TL;DR
- I read this because.. : I read it because the title seems to be about the concept of pulling relations through attention and his methodology sounds
wow. - task : Graph representation
- problem : Represent the graph with a transformer. Unlike graphs, transformers take an unordered set as input, and unlike GNNs, they have no relational inductive bias.
- idea : Concatenate edge and node to get Q, K, V
- architecture : transformer + edge update for neighbor nodes and edges
- baseline : Deep Sets, Graph ATtention network, Message Passing Neural Network, Pointer Graph Networks
- data : CLRS-30 This seems to be a benchmark for solving algorithms with graphs.
- result : SOTA
- limitation/things I cannot understand : No this access really didn’t exist? lol
Details
motivation

You can think of a transformer as a model that takes a set, a graph without edges, and represents it.

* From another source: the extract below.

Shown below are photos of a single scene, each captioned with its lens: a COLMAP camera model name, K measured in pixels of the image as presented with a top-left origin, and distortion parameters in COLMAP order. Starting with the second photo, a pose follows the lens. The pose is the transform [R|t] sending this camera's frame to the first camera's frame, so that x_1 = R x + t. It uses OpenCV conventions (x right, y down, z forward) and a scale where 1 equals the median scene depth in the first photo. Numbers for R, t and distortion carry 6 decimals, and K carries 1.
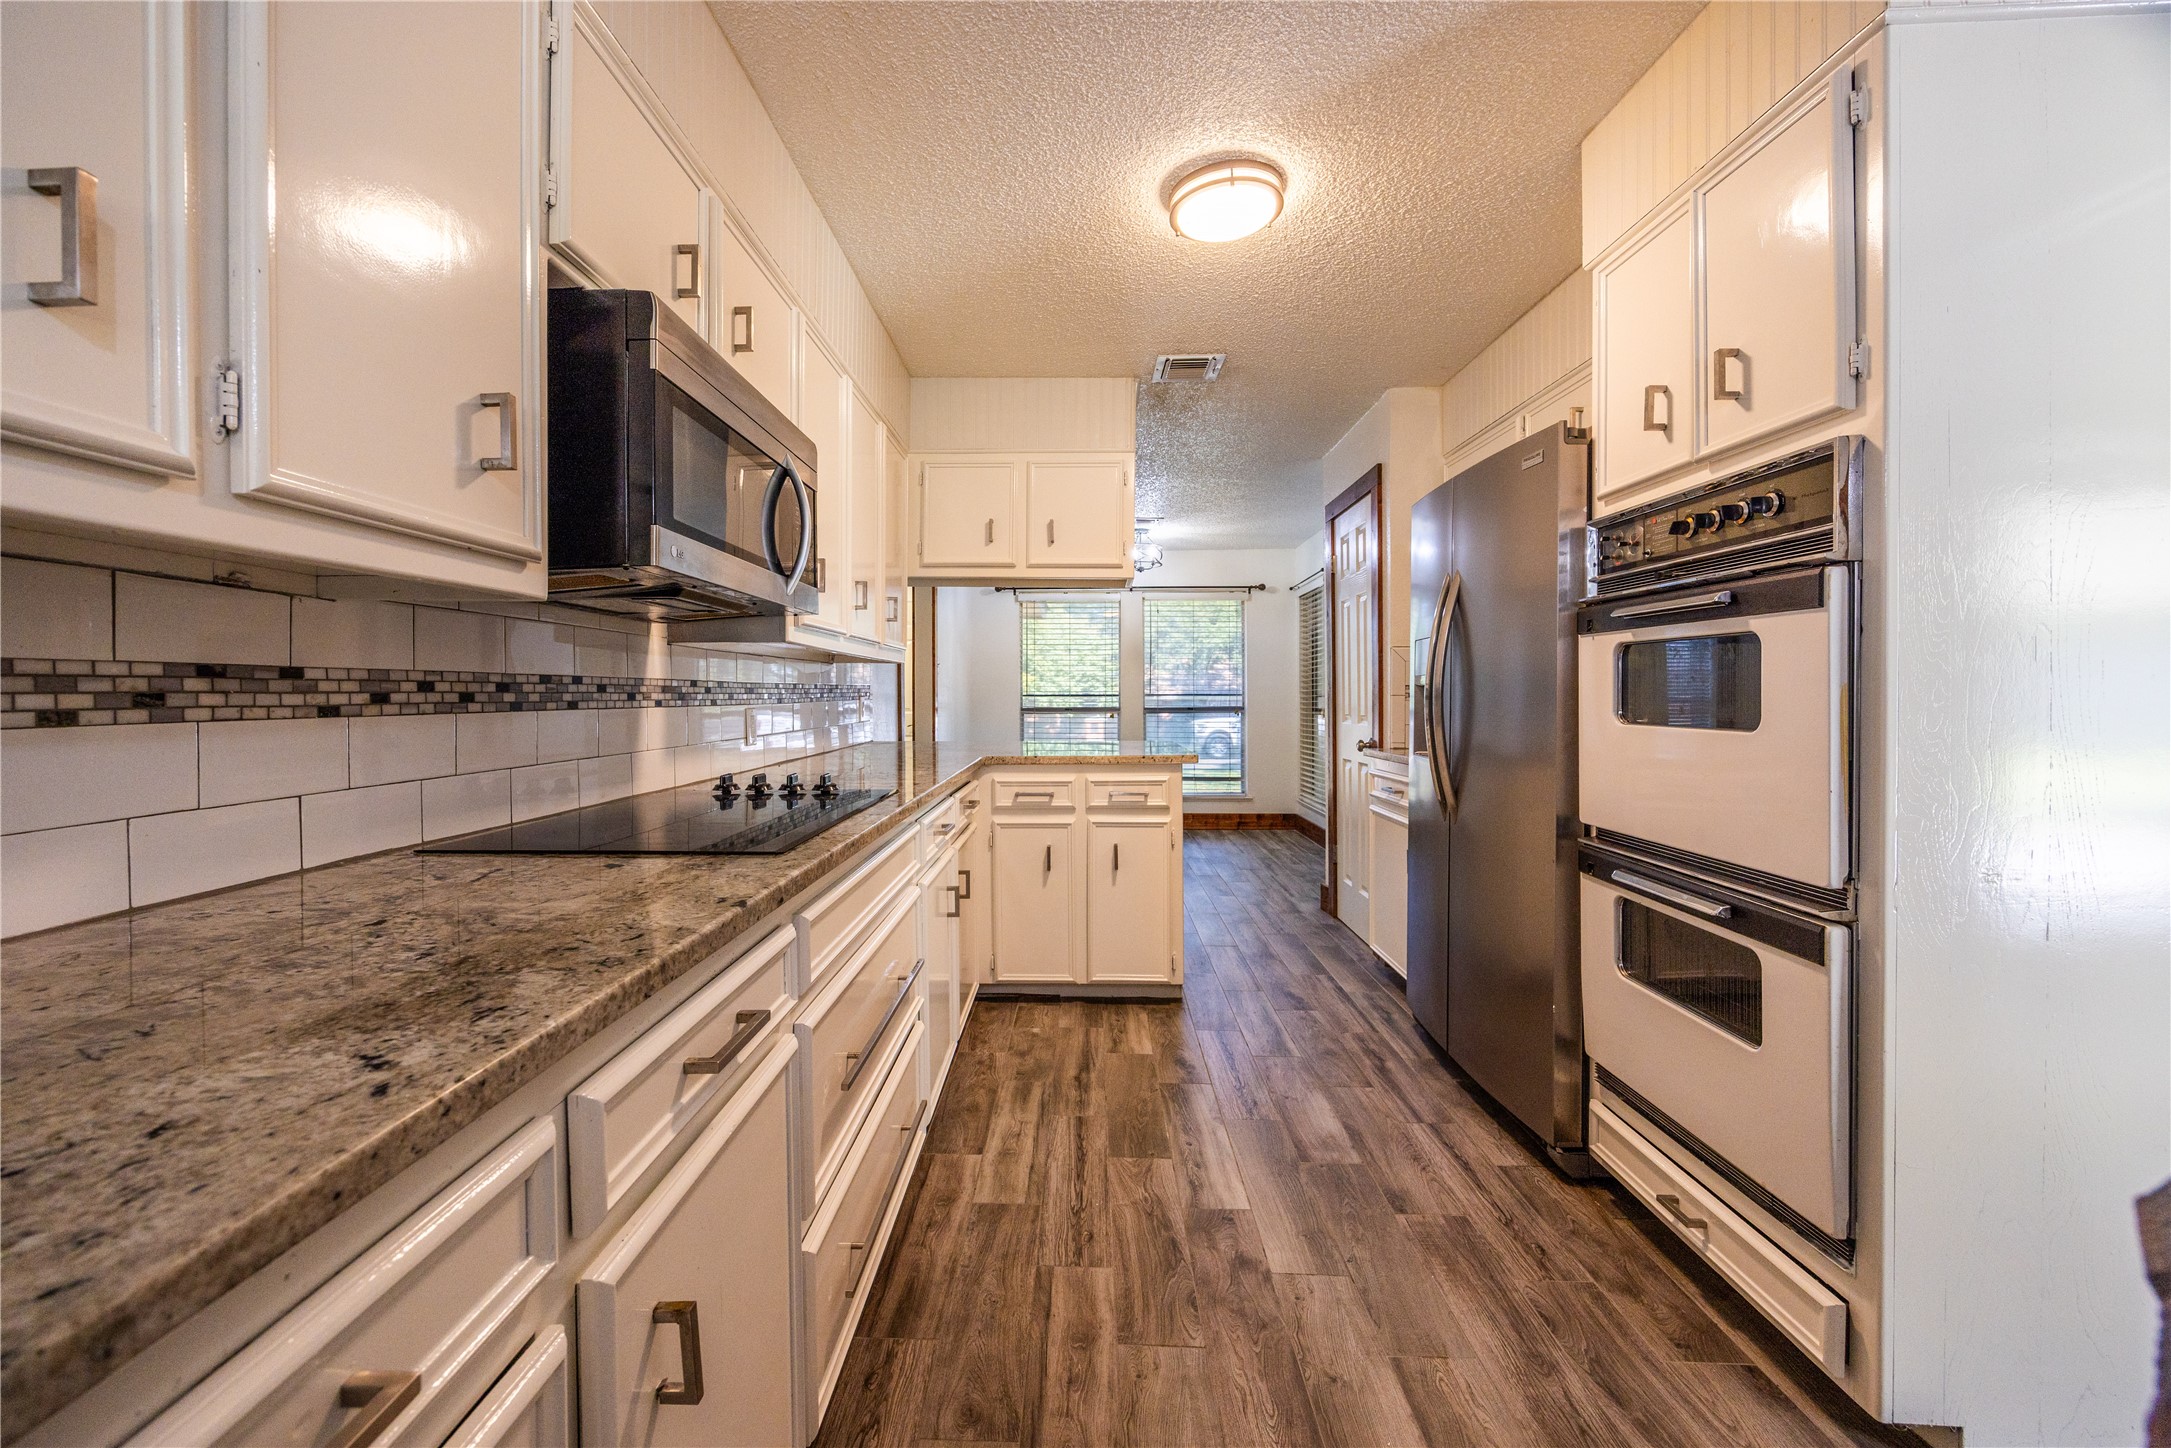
lens RADIAL K [[858.6, 0, 1085.5], [0, 858.6, 724.0], [0, 0, 1]] dist [-0.002939, 0.000295]
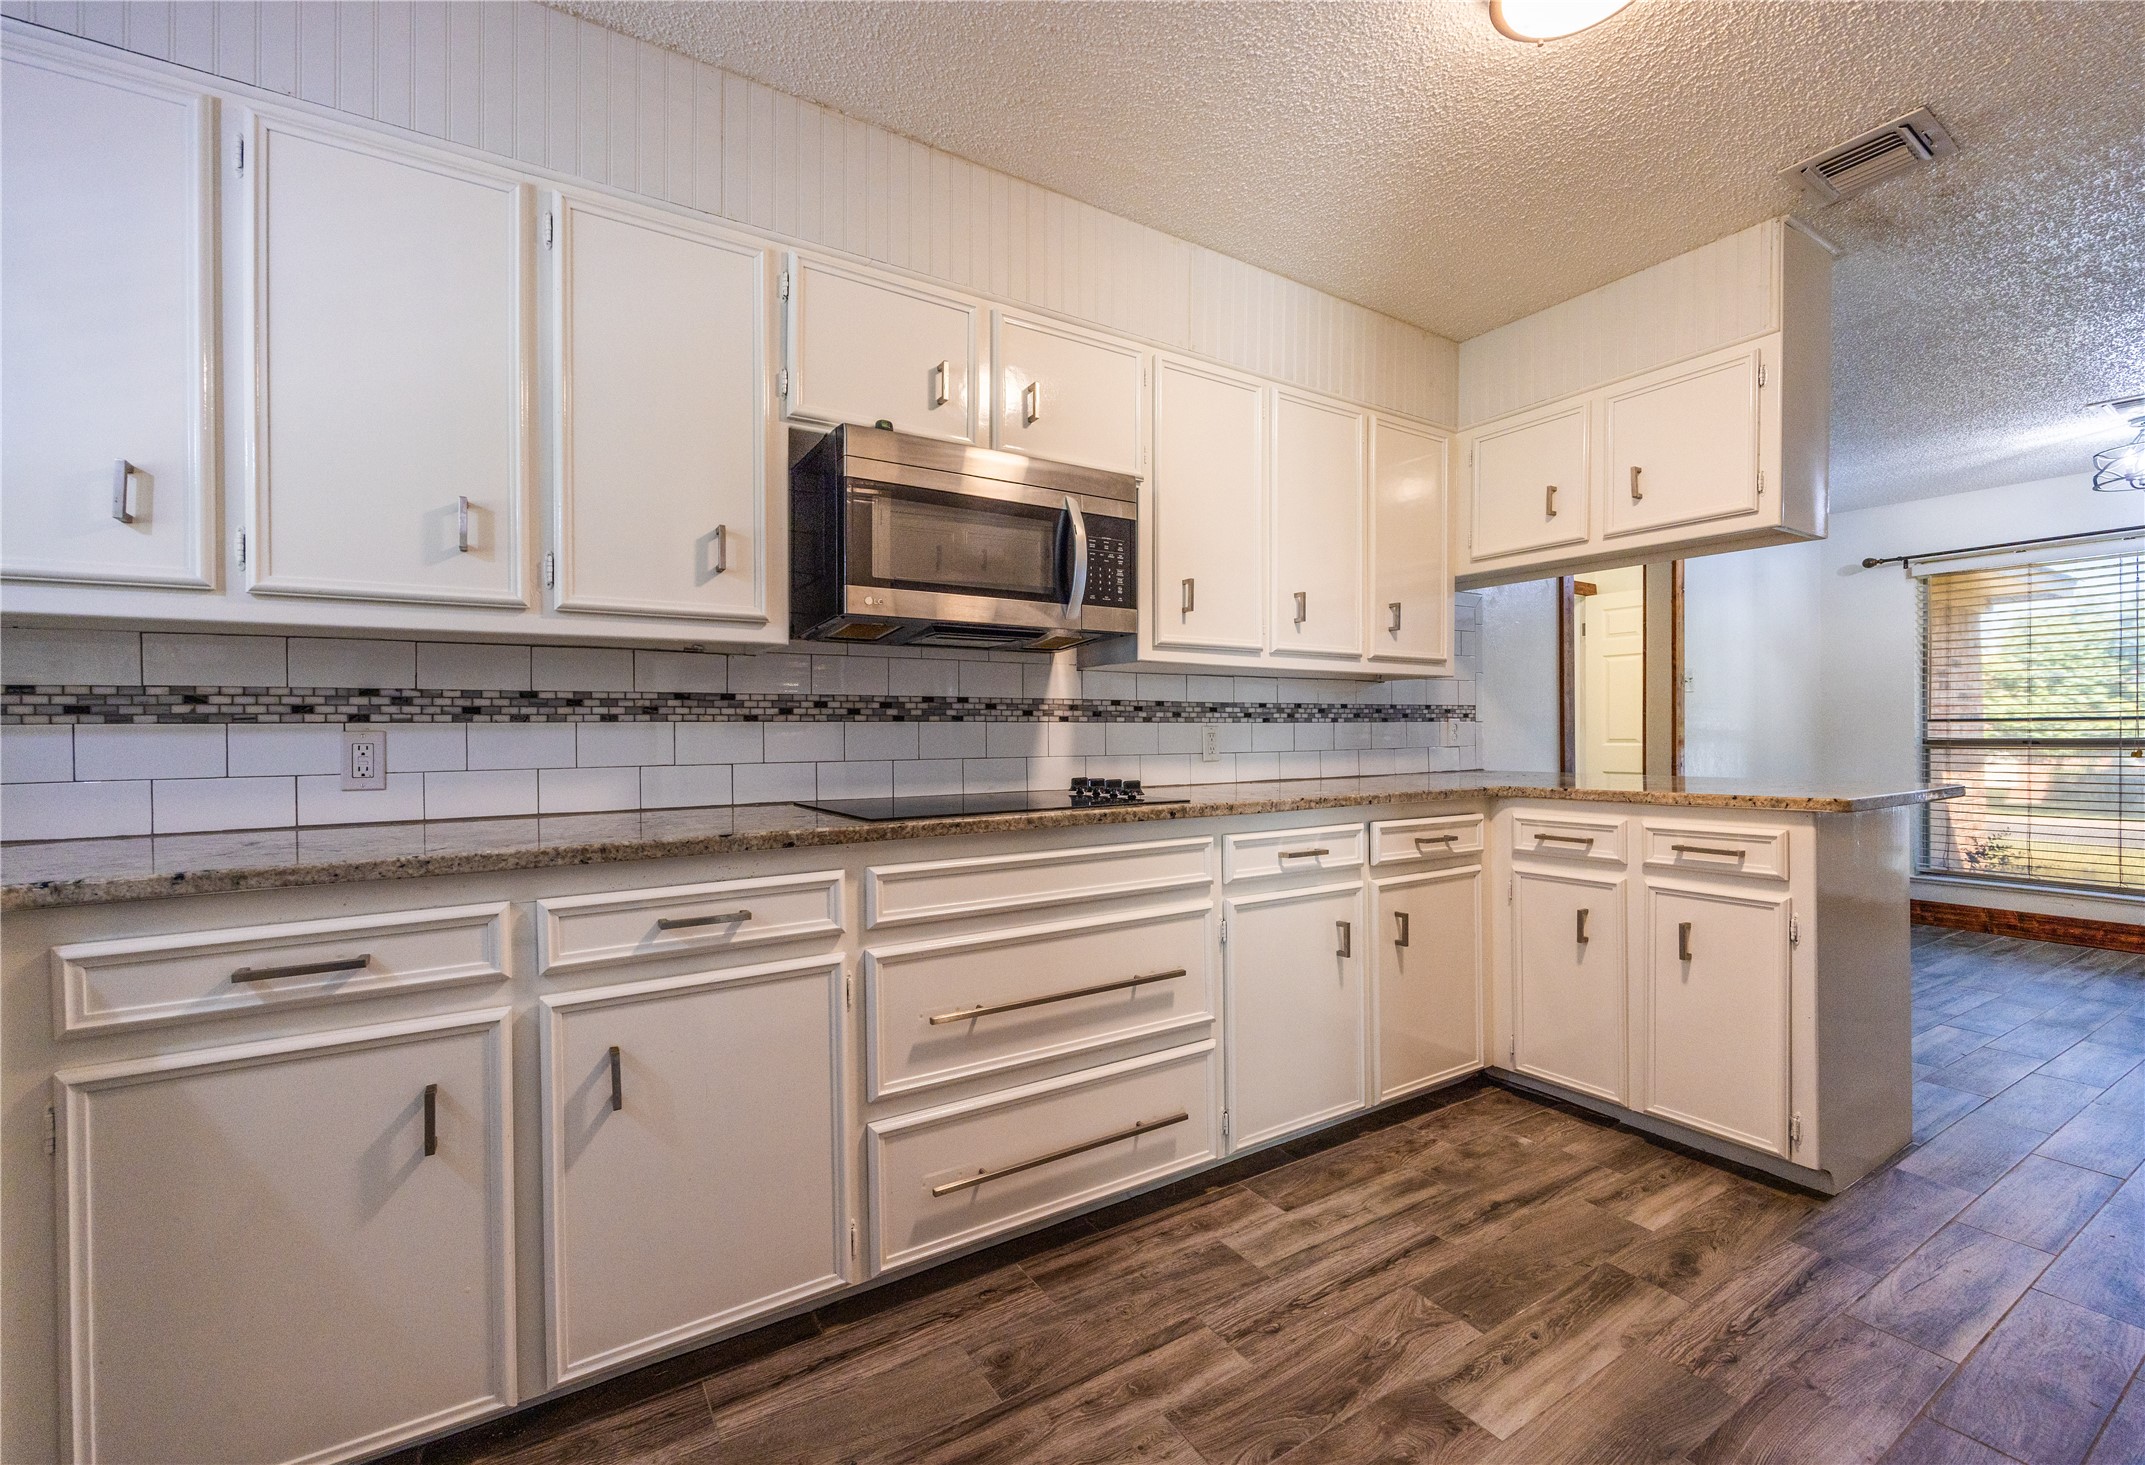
lens RADIAL K [[888.1, 0, 1022.6], [0, 888.1, 750.7], [0, 0, 1]] dist [-0.001035, 0.000051]
pose [[0.531127, 0.012091, -0.847206, 0.539870], [-0.021689, 0.999765, 0.000671, 0.021634], [0.847015, 0.018019, 0.531264, 0.268989]]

Add an edge to the transformer
Previous work

https://arxiv.org/pdf/2207.02505.pdf
Graph Neural Networks
notation description.
- A graph G consists of nodes $N$ and edges $\varepsilon$.
- $N$ : consisting of the set of unordered node vectors $n_i\in \mathbb{R}^{d_n}$
- $\varepsilon$ : consists of the set of edge vectors $e_{ij}\in\mathbb{R}^{d_e}$
- At each layer $l$, take a graph $G^l$ and return $G^{l+1}$ with the same structure.

- $\phi$ : update function
- $\oplus$ : aggregation function
- $L_i$ : neighbors of the i-th node
- The basic GNN is $e_{ij}^{l+1}=e_{ij}^l$ on all edges (i, j)
Relational Transformer
Elegant and simple… edge node concat and write it as x in qkv projection

To simplify the math, we truncate the matrix to look like this

To illustrate, here’s what it looks like

Edge update
If we update the edge for all nodes and all edges, the complexity is $O(n^3)$, so we only aggregate message passing for four things: two neighboring nodes, ourselves, and an edge going in the opposite direction.